INSTRUCCIONES DE LA TAREA: Prolonga el artículo sobre la incertidumbre ante el mañana a partir de su última frase.

El simple enunciado de la pregunta que encabeza este artículo nos perturba. Nos inquieta por la incertidumbre que tenemos en relación con la respuesta, nos hace dudar de los planes que hemos elucubrado para el futuro, derriba las fortalezas más poderosas construidas sobre sueños y cimentadas en ilusiones… Saber con exactitud lo que ocurrirá mañana es algo que ningún hombre, por poderoso o rico que sea, se siente capacitado.
Analicemos, por ejemplo, la situación de uno de nuestros lectores. Podemos afirmar, con pocas probabilidades de error, que si en este momento está leyendo estas líneas es porque se encuentra en un entorno seguro. Sentado en un sofá, en un banco del parque, en el metro o quizá esperando en una cola que no avanza todo lo rápido que le gustaría, recorre tranquilamente las páginas de la revista.
Una persona sensata no prevería, mientras lee, la posibilidad inminente de morir en un atentado terrorista o en una explosión nuclear. Sin embargo, podría estallar hoy una guerra y mañana ser objeto de un ataque: nuestras vidas acabarían en una fracción de segundo, como terminaron las de tantos habitantes de Hiroshima, transformados literalmente en sombras durante el curso de una simple fisión nuclear…
¿Es descabellado considerar tal hipótesis? ¿Acaso los días que vivimos no demuestran la verosimilitud de estas circunstancias? Si nos quedamos una vez más inseguros, todos llegamos a la misma conclusión: la respuesta podría ser afirmativa…
Una preocupación de todos los tiempos
La incertidumbre sobre el día de mañana es motivo de preocupación para todas las personas, de cualquier edad y de cualquier época. Los profesionales piensan en los retos a los que se enfrentarán en el siguiente día de trabajo para mantener a sus familias, los jóvenes se preocupan por los exámenes a los que se presentarán, e incluso un niño pequeño soñará con conseguir esas golosinas que hoy no ha podido saborear.
Y esto no es un problema exclusivo del atribulado hombre moderno. Si miramos al pasado, veremos que la misma aprensión ha acompañado a la humanidad desde sus albores. En efecto, cuando Adán fue expulsado del paraíso a una tierra maldita por su pecado, debió sufrir en cada jornada la angustia de sacar de ella el sustento con el sudor de su frente, esperando en la misericordia del Señor, que le daría así los medios para expiar su falta. El Génesis, aunque sucinto, deja muy claro que el castigo de nuestro primer padre, y en él el de la humanidad, duraría «mientras viva» (3, 17).
Se abría entonces para el ser humano un doble camino: tirar por la senda de la desesperación, ante la perspectiva incierta del mañana; o bien, en esa misma incertidumbre, recorrer las vías de la confianza en Dios.
¿Pensar o no en el mañana?
Analicemos por un momento nuestro entorno. ¿Se ha dado cuenta, lector, que nuestro siglo ha sido despojado de la contingencia amorosa que nos conectaba con el Creador?

MATERIAL PROPORCIONADO:

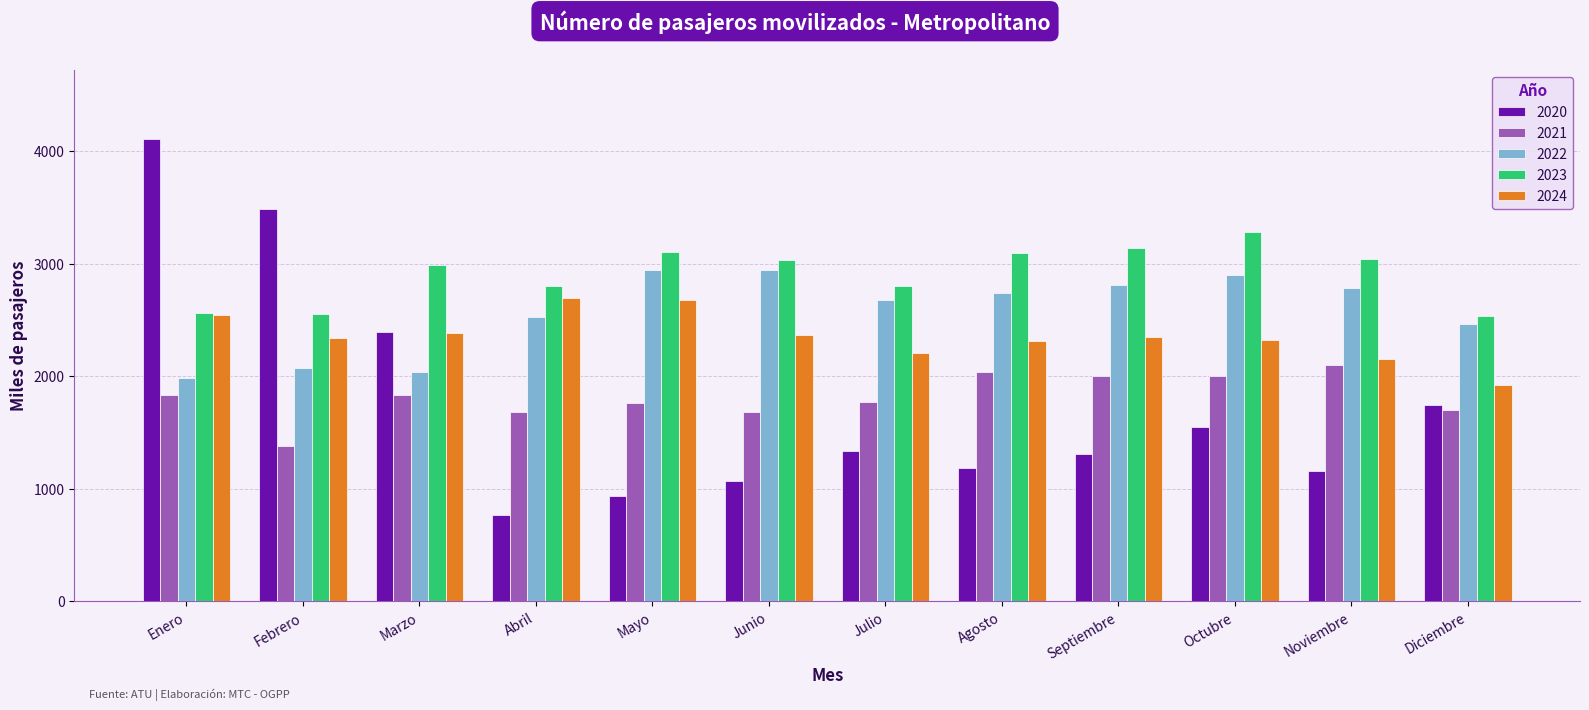

The value of 2021 at Enero is 1835.2. True or false?

True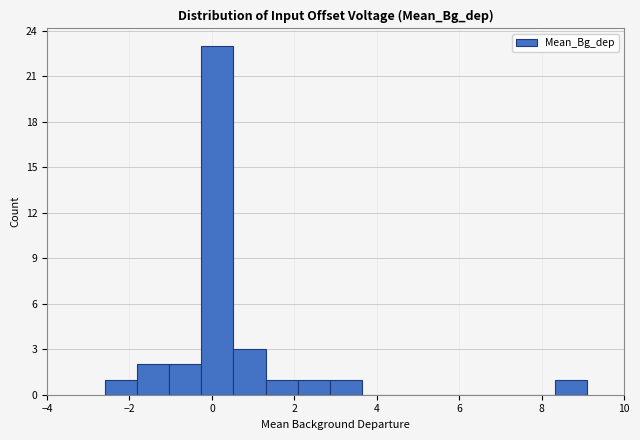

Around what value on the x-axis is the tallest bar? Give the approximate position of its centre, as read against the axis.

0.2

RESULTADO DEL EJERCICIO:
La humanidad hodierna desconoce lo que significa confiar en la Providencia y no sabe aceptar con resignación los bienes y los males que se le presentan, porque el mundo ha logrado mentirosamente ocupar el lugar que le correspondería al Señor. Hemos perdido la serenidad ante la vertiginosa velocidad de las comunicaciones y del transporte modernos; hemos olvidado el hábito de la paciencia y, sobre todo, de la mortificación, hundidos en las comodidades que han invadido la vida cotidiana; incluso hemos suprimido la esperanza en el auxilio celestial por las facilidades que el mercado mundial nos ofrece… ¿Por qué nos sigue asustando el mañana? Porque nuestra voluntad no está de acuerdo con la de Dios, y nuestra seguridad radica en los bienes materiales.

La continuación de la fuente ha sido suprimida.